---------- Page extract ----------

A VERY slight acquaintance with this book will show us how different it is from every other book.
It marks the end of the wilderness journey— eleven days’ journey which had occupied forty long years — and ere the first step is taken into the promised land Moses, at the command of God, rehearses the desert history, and the ordinances and commandments to be observed in the land. It is a sorrowful story, as we have seen in a former study, a story of unbelief, of disobedience, of murmuring.
But in contrast to all this and in spite of it, we have the wonderful revelation that the Lord loved His people; nothing that they were altered His love, and to this day they are “beloved for the father’s sakes” (Rom. 11:28), In tender and beautiful words Moses tells them, “The Lord did not set His love upon you, nor choose you, because ye were more in number than any people; for ye were the fewest of all people: but because the Lord loved you” hath He “brought you out with a mighty hand, and redeemed you out of the house of bond-men” (Deut. 7:7, 8).
Our hearts may well be glad at these words, for it is the same love which has stooped down to meet our need; only now, through the sacrifice of the Lord Jesus Christ, and as blessed in Him, we are made children of God and are loved with that same love that rests in all its fullness on Him, as He said, “That the love wherewith Thou hast loved Me may be in them” (John:7:26).

---------- Dataset content ----------

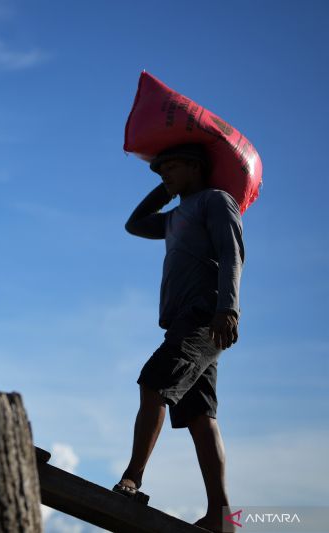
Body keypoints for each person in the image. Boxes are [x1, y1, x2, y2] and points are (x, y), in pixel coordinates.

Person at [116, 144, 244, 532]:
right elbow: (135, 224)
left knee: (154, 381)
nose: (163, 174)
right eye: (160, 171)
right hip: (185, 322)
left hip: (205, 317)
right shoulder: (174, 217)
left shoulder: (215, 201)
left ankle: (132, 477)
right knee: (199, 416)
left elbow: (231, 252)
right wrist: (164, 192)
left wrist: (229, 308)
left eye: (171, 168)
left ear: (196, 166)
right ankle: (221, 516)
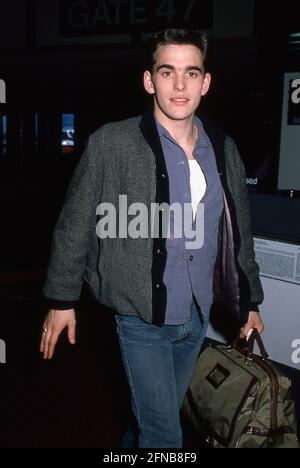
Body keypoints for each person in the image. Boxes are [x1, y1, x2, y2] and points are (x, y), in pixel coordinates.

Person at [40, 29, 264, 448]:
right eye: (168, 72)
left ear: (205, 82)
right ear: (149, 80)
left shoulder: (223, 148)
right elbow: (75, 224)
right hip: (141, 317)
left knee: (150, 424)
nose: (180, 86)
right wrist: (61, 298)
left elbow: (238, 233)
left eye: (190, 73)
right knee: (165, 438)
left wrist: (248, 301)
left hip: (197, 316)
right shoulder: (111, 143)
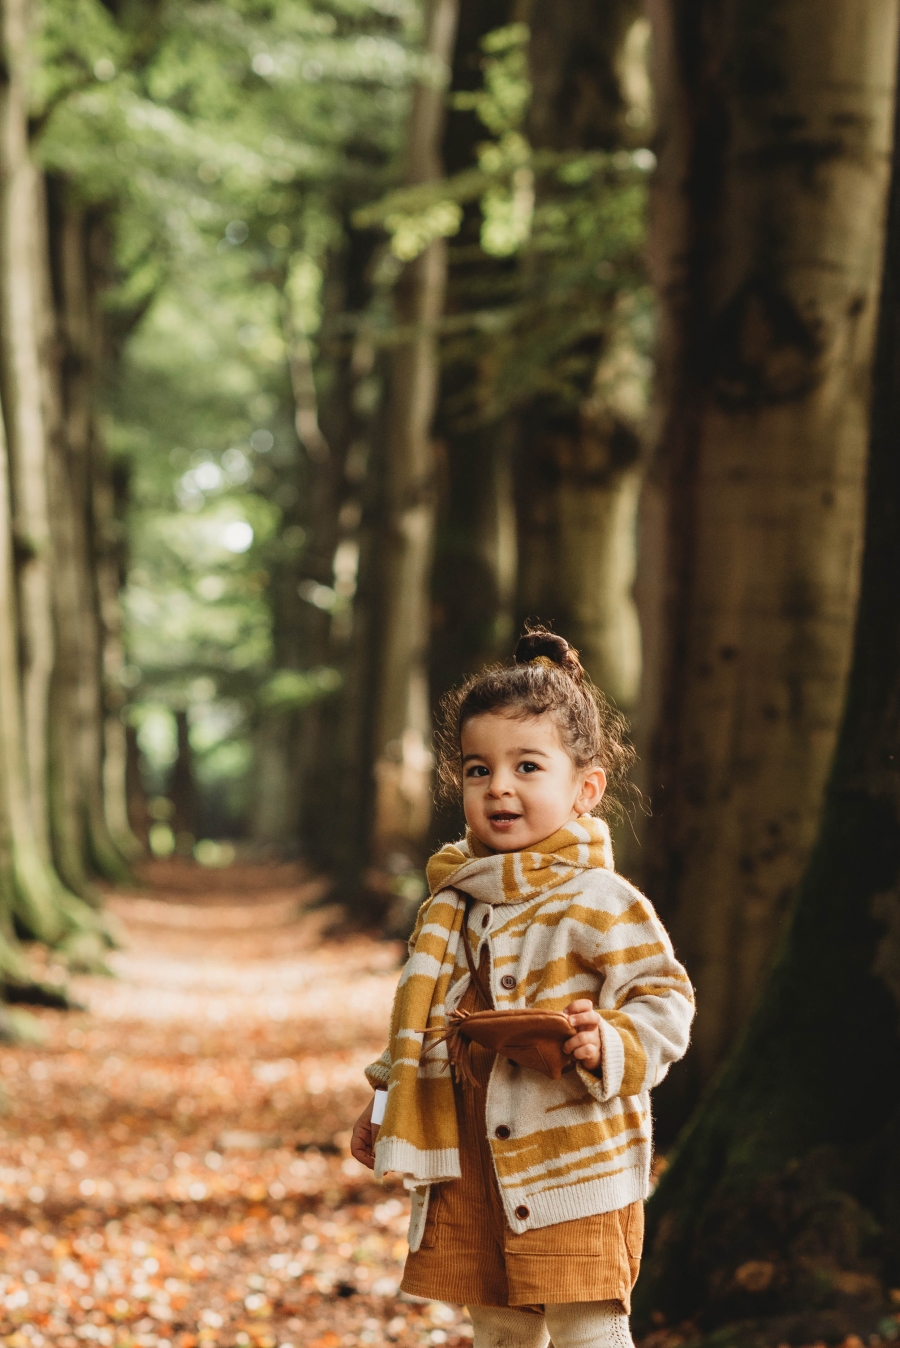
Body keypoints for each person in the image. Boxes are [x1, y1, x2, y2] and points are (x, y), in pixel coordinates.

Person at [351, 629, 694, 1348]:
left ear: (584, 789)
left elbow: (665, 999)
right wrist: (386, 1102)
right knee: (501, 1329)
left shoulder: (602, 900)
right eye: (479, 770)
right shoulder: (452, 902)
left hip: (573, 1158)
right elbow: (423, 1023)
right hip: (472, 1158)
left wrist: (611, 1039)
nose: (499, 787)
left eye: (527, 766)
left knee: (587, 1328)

----------

• **Using the information**
**A.** Update the Deuteronomy study from "But in contrast" through "(Deut. 7:7, 8).", putting "strong hand" in place of "mighty hand".
**B.** Write what comes next in the Deuteronomy study, picking up after its final sentence.

• **Answer set**
**A.**
But in contrast to all this and in spite of it, we have the wonderful revelation that the Lord loved His people; nothing that they were altered His love, and to this day they are “beloved for the father’s sakes” (Rom. 11:28), In tender and beautiful words Moses tells them, “The Lord did not set His love upon you, nor choose you, because ye were more in number than any people; for ye were the fewest of all people: but because the Lord loved you” hath He “brought you out with a strong hand, and redeemed you out of the house of bond-men” (Deut. 7:7, 8).

**B.**
We read also that God spoke to them. In the fourth chapter Moses tells them, “The Lord spake unto you out of the midst of the fire: ye heard the voice of the words, but ye saw no similitude; only ye heard a voice.” And again, “Did ever people hear the voice of God speaking out of the midst of the fire, as thou hast heard, and live?... Out of heaven He made thee to heat His voice that He might instruct thee.”
The foolish and flagrant infidelity of today denies God, denies that He has spoken; but Israel when they heard the voice from the flaming mountain-top were in no doubt who it was who spoke to them. In every age of the world’s history God has spoken, by creation, by signs and wonders, by prophets, by a still small voice, and “in these last days... by His Son” (Heb. 1:2), Three times during the Lord’s pathway through the world God spoke to Him audibly so that others might hear, and in the gospels we are allowed to listen to His words as He spoke to His Father. Let no one doubt that God has spoken, nor that by the Holy Ghost sent down from heaven, He speaks still to those who have ears to hear.
If it is objected that Deuteronomy is of doubtful authenticity, or that the Pentateuch is not to be taken literally, let us remember that the Lord Jesus quoted from this book. As is well known, He met the three temptations in the wilderness with words which forever accredit it.
“IT IS WRITTEN, man shall not live by bread alone, but by every word that proceedeth out of the mouth of God” (Matt. 4:4; Deut. 8:3).
“IT IS WRITTEN again, Thou shalt not tempt the Lord thy God” (Matt. 4:7: Deut. 6:16).
“IT IS WRITTEN, Thou shalt worship the Lord thy God, and Him only shalt thou serve” (Matt. 4:10; Deut. 10:20).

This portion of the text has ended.